In 2012, she and Emmanuelle Charpentier were the first to propose that CRISPR-Cas9 (enzymes from bacteria that control microbial immunity) could be used for programmable editing of genomes, which has been called one of the most significant discoveries in the history of biology. Since then, she has been a leading figure in what is referred to as the “CRISPR revolution” for her fundamental work and leadership in developing CRISPR-mediated genome editing.

Jennifer’s awards and fellowships include the 2000 Alan T. Waterman Award for her research on the structure of a ribozyme, as determined by X-ray crystallography and the 2015 Breakthrough Prize in Life Sciences for CRISPR-Cas9 genome editing technology, with Charpentier. She has been a co-recipient of the Gruber Prize in Genetics (2015), the Tang Prize (2016), the Canada Gairdner International Award (2016), and the Japan Prize (2017). She was named one of the Time 100 most influential people in 2015, and in 2023 was inducted into the National Inventors Hall of Fame.
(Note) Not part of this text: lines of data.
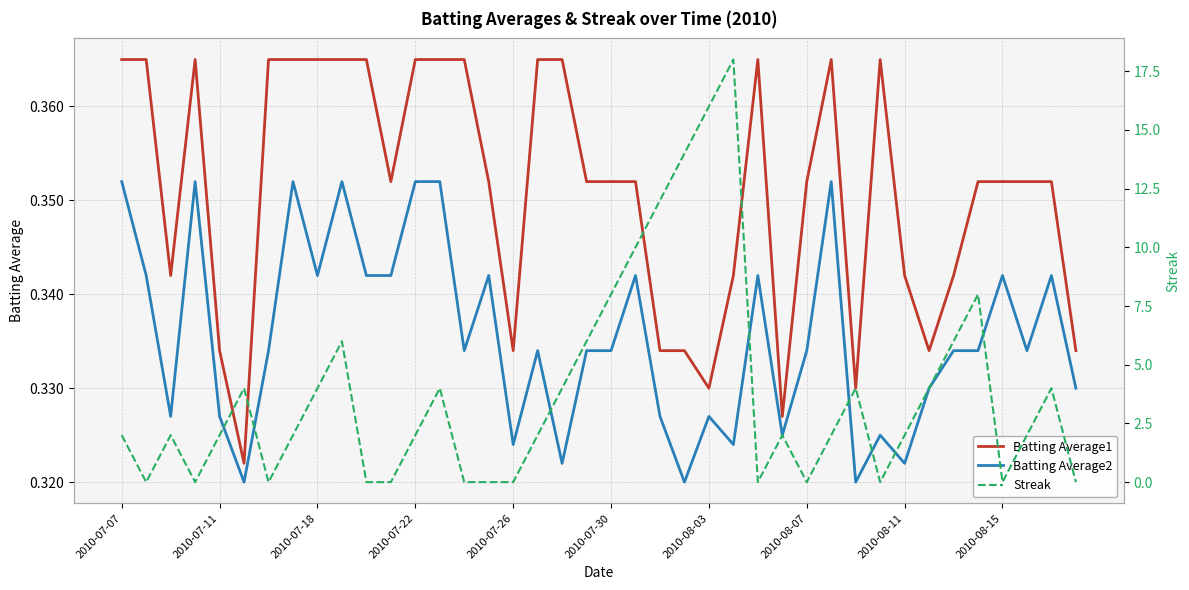

What is the difference between the highest and lowest values at 11?

0.4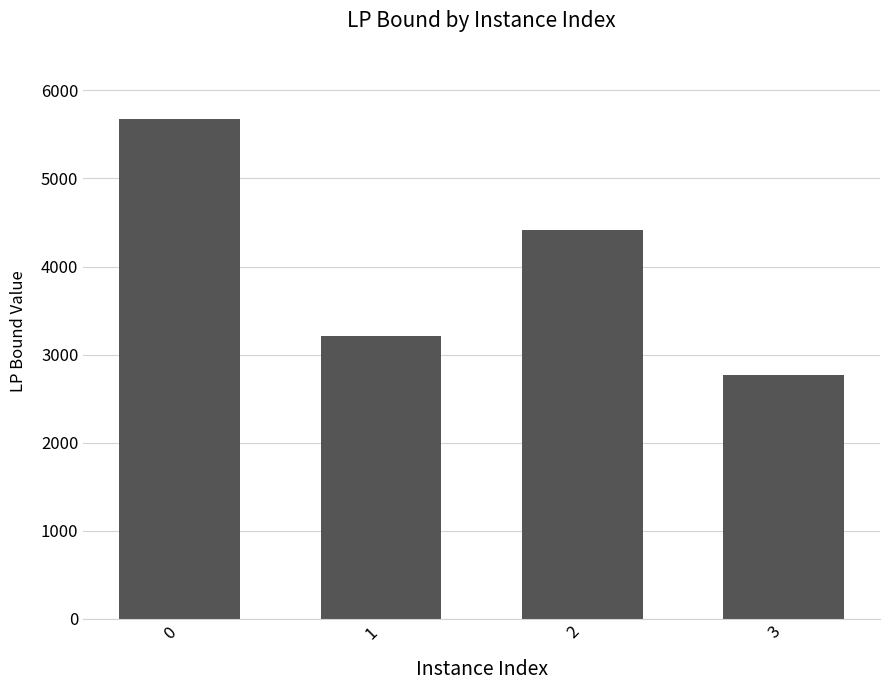

How many bars are there in total?

4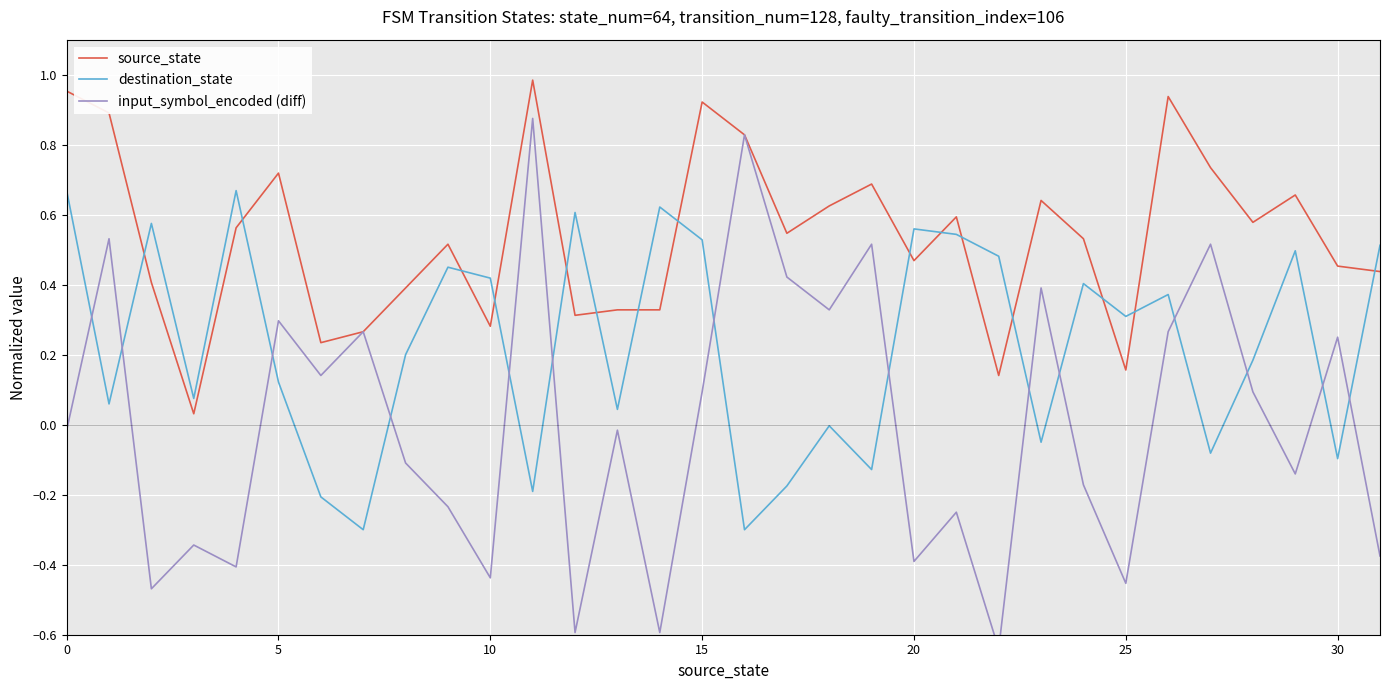

Which series ends up on top after the final intersection of source_state and destination_state?

destination_state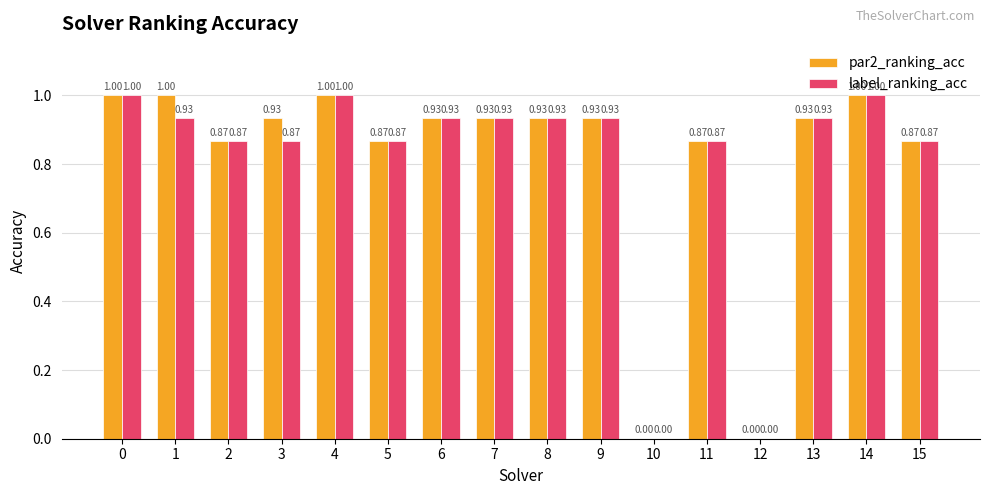

What is the greatest value displayed?

1.0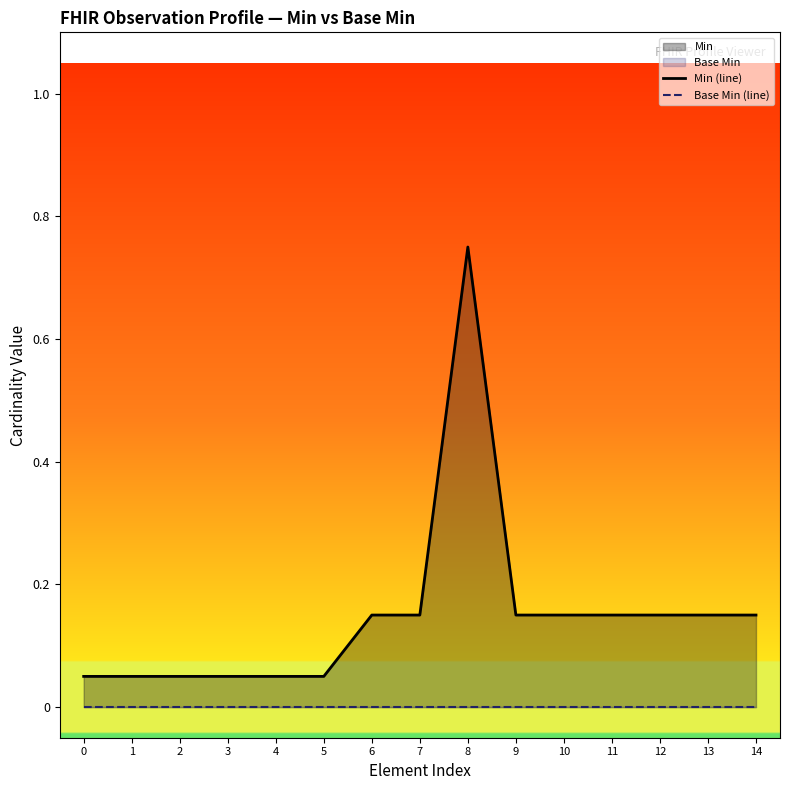

How many lines are shown in the chart?

2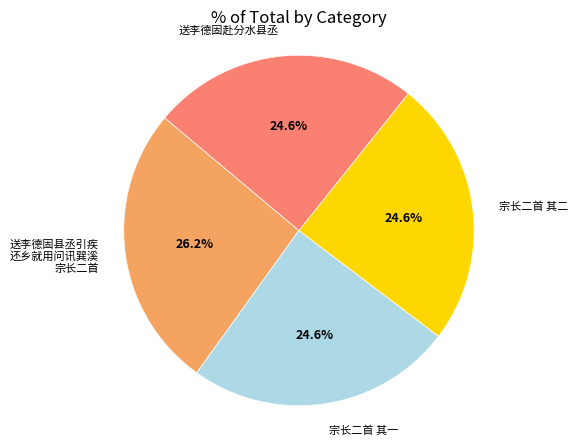

Does any single category account for the majority?

No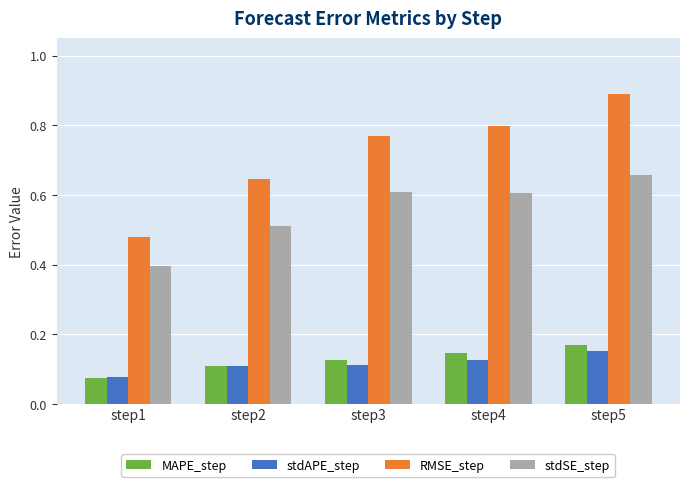

True or false: MAPE_step has a value of 0.0 at step2.

False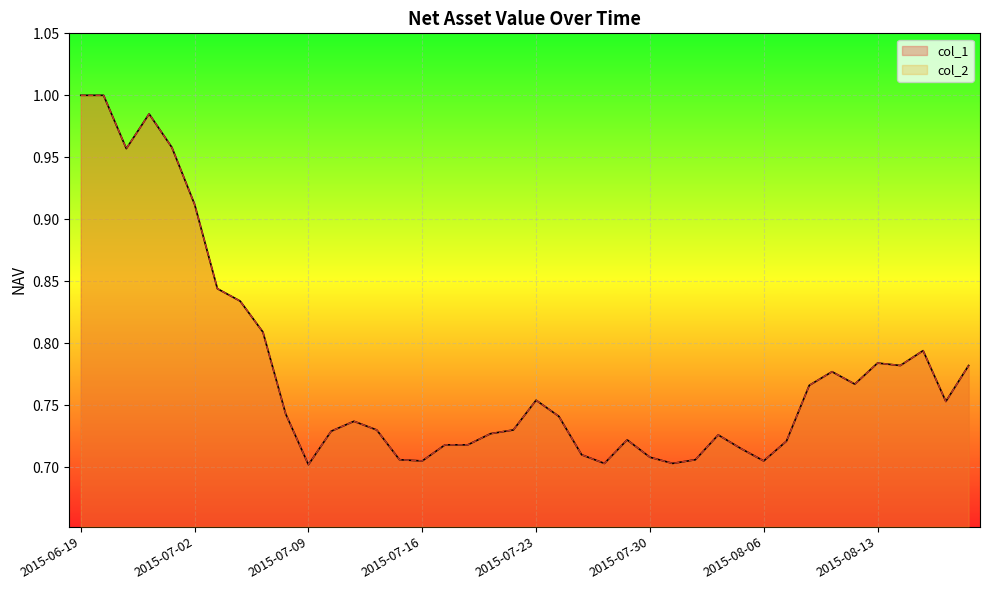

List the series in order of their peak value, highest first.

col_1, col_2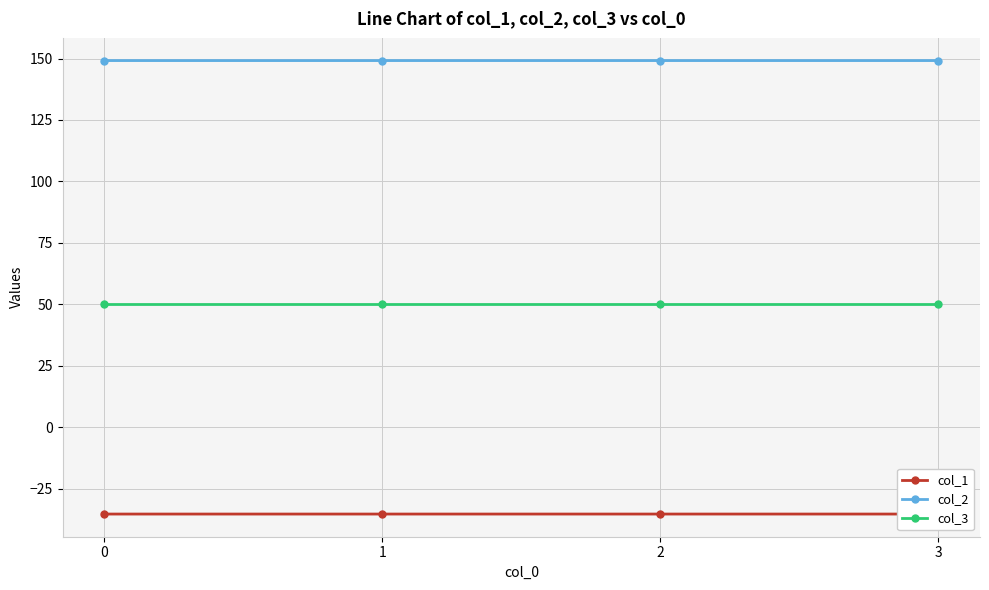

What is the sum of the col_1 values at 2 and 1?

-70.7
Important quotes from Jennifer (all written in A Crack in Creation) include:

“Weighing the dangers inherent in a technology like CRISPR against the responsibility to use its power for the benefit of humanity and our planet will be a test like no other. Yet it’s one that we must pass.”
“The power to control our species’ genetic future is awesome and terrifying. Deciding how to handle it may be the biggest challenge we have ever faced.”
“We must break down the walls that have previously kept science and the public apart and that have encouraged distrust and ignorance to spread unchecked. If anything prevents human beings from rising to the current challenge, it will be these barriers.”
“Society cannot make decisions about technologies it doesn’t understand, and certainly not about those it knows nothing about.”